< 1 Kronieken 13 >
1 Nadat David met de bevelhebbers van duizend en honderd en met alle andere leiders overlegd had,
Entonces David tomó consejo con los capitanes de los millares y de los cientos, y con todos los príncipes.
2 sprak hij tot al het vergaderde volk van Israël: Als het u goed dunkt en het aan Jahweh, onzen God, welgevallig is, laat ons dan onze volksgenoten, die in alle oorden van Israël achtergebleven zijn, en de priesters met de levieten in de plaatsen, waar hun gronden liggen, verwittigen, dat ze zich bij ons voegen,
Y dijo David a toda la congregación de Israel: Si os parece bien, y de Jehová nuestro Dios, enviaremos a todas partes a nuestros hermanos que han quedado en todas las tierras de Israel, y con ellos a los sacerdotes y Levitas en sus ciudades y ejidos, que se junten con nosotros.
3 om de ark van onzen God naar ons over te brengen. Want in de dagen van Saul hebben we er ons niet om bekommerd.
Y traigamos el arca de nuestro Dios a nosotros; porque desde el tiempo de Saul no la hemos buscado.
4 En daar heel het volk met dit voorstel instemde, besloten alle aanwezigen, dat men zo doen zou.
Y dijeron toda la congregación, que se hiciese así: porque la cosa parecía bien a todo el pueblo.
5 Daarom riep David heel Israël bijeen, van de grensrivier van Egypte af, tot de weg naar Chamat toe, om de ark van God uit Kirjat-Jearim over te brengen.
Entonces David juntó a todo Israel, desde Sihor de Egipto hasta entrar en Emat, para que trajesen el arca de Dios de Cariat-jarim.
6 Met heel Israël ging David op naar Baäla, dat wil zeggen Kirjat-Jearim van Juda, om van daar de ark van God te halen, welke naar de Naam van Jahweh der heirscharen, die op de cherubs troont, is genoemd.
Y subió David, y todo Israel a Baalata de Cariat-jarim, que es en Judá, para pasar de allí el arca de Jehová Dios que habita entre los querubines, sobre la cual su nombre es invocado.
7 Nadat men de ark had uitgedragen uit het huis van Abinadab, vervoerde men haar op een nieuwe wagen, die door Oezza en Achjo werd begeleid.
Y llevaron el arca de Dios sobre un carro nuevo de la casa de Abinadab: y Oza y su hermano guiaban el carro.
8 David en heel Israël dansten geestdriftig onder gezang ter ere van God, en het spelen van citers, harpen, tamboerijnen, bekkens en trompetten.

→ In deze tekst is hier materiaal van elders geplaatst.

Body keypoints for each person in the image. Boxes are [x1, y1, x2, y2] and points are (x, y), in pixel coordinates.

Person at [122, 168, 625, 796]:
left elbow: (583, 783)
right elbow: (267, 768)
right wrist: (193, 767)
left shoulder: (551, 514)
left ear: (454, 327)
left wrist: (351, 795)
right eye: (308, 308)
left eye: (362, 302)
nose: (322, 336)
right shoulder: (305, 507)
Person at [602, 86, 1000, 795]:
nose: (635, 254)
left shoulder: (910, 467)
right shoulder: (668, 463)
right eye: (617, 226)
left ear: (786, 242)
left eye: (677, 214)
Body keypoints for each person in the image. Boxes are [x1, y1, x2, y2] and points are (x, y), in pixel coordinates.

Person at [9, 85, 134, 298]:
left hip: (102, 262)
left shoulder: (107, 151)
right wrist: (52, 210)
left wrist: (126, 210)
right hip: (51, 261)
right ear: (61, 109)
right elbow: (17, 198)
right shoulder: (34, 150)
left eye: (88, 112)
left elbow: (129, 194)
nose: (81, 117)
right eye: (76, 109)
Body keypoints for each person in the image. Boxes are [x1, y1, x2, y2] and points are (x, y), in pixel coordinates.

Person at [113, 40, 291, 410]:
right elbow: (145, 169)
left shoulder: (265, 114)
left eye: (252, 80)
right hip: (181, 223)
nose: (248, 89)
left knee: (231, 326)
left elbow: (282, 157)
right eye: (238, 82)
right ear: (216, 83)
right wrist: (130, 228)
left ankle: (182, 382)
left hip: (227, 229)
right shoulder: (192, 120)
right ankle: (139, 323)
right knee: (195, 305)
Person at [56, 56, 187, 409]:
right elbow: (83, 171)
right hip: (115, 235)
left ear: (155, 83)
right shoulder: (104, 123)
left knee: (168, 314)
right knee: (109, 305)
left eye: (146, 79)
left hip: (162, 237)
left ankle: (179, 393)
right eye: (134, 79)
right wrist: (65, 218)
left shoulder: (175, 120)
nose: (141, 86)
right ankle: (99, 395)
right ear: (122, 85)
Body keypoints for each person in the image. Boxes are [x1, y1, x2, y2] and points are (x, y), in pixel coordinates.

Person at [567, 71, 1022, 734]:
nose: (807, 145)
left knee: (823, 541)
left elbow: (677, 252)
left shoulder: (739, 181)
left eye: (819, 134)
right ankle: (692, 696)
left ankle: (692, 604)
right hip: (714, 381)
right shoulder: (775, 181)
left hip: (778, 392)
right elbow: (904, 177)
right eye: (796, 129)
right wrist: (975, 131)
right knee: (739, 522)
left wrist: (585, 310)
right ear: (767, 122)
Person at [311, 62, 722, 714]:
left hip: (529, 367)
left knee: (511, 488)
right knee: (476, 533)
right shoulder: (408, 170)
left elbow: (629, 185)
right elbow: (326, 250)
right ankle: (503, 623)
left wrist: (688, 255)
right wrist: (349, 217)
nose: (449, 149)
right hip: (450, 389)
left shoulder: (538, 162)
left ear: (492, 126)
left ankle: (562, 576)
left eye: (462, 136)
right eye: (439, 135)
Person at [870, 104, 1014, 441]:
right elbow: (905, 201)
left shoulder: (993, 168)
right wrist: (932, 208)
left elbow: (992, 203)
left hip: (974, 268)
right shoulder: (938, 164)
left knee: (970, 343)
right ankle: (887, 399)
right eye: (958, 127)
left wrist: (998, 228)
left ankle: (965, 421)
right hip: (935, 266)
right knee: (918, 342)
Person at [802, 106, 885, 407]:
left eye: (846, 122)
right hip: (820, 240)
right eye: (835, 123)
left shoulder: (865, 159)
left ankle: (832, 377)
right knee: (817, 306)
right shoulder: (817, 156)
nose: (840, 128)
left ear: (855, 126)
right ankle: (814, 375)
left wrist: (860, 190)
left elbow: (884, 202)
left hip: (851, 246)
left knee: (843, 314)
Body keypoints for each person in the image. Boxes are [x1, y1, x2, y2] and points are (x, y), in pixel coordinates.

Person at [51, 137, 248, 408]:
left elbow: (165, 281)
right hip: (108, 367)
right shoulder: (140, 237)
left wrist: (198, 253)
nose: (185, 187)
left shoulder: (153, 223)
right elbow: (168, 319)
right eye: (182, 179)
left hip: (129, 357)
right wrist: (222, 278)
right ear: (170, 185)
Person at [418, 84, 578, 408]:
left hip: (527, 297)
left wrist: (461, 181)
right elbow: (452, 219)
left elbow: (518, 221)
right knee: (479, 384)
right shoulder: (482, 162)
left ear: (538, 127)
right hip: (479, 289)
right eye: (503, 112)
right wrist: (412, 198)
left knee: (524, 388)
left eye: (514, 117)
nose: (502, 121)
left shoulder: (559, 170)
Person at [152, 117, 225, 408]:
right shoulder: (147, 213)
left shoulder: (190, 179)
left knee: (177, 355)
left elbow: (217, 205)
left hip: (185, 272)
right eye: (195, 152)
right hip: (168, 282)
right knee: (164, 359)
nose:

Y David, y todo Israel hacían alegrías delante de Dios con todas sus fuerzas, con canciones, arpas, salterios, tamborinos, címbalos, y trompetas.
9 Maar bij de dorsvloer van Kidon aangekomen, stak Oezza zijn hand uit naar de ark en hield haar tegen, omdat de runderen haar lieten kantelen.
Y como llegaron a la era de Quidón, Oza extendió su mano al arca, para tenerla; porque los bueyes se apartaban.
10 Toen ontbrandde de toorn van Jahweh tegen Oezza, en Hij sloeg hem, omdat hij zijn hand naar de ark had uitgestoken, zodat hij daar dood bleef liggen, vlak voor God.
Y el furor de Jehová se encendió contra Oza, e hirióle, porque había extendido su mano al arca: y murió allí delante de Dios.
11 David was diep bedroefd, omdat Jahweh zo heftig tegen Oezza was losgebroken. En men noemde die plek Péres-Oezzal; zo heet ze nog.
Y David tuvo pesar, porque Jehová había hecho rotura en Oza: y llamó a aquel lugar Perez-oza hasta hoy.
12 David kreeg toen vrees voor Jahweh, en sprak: Hoe zou de ark van God naar mij kunnen komen?
Y David temió a Dios aquel día, y dijo: ¿Cómo meteré yo conmigo el arca de Dios?
13 En hij wilde de ark niet bij zich opnemen in de Davidstad, maar gaf haar een onderdak in het huis van Obed-Edom, den Gatiet.
Y no trajo David a su casa el arca en la ciudad de David, sino llevóla a casa de Obed-edom Geteo.
14 Drie maanden bleef de ark van God in het huis van Obed-Edom, en Jahweh zegende Obed-Edom met heel zijn gezin.
Y el arca de Dios estuvo en casa de Obed-edom, en su casa, tres meses: y bendijo Jehová la casa de Obed-edom, y todas las cosas que tenía.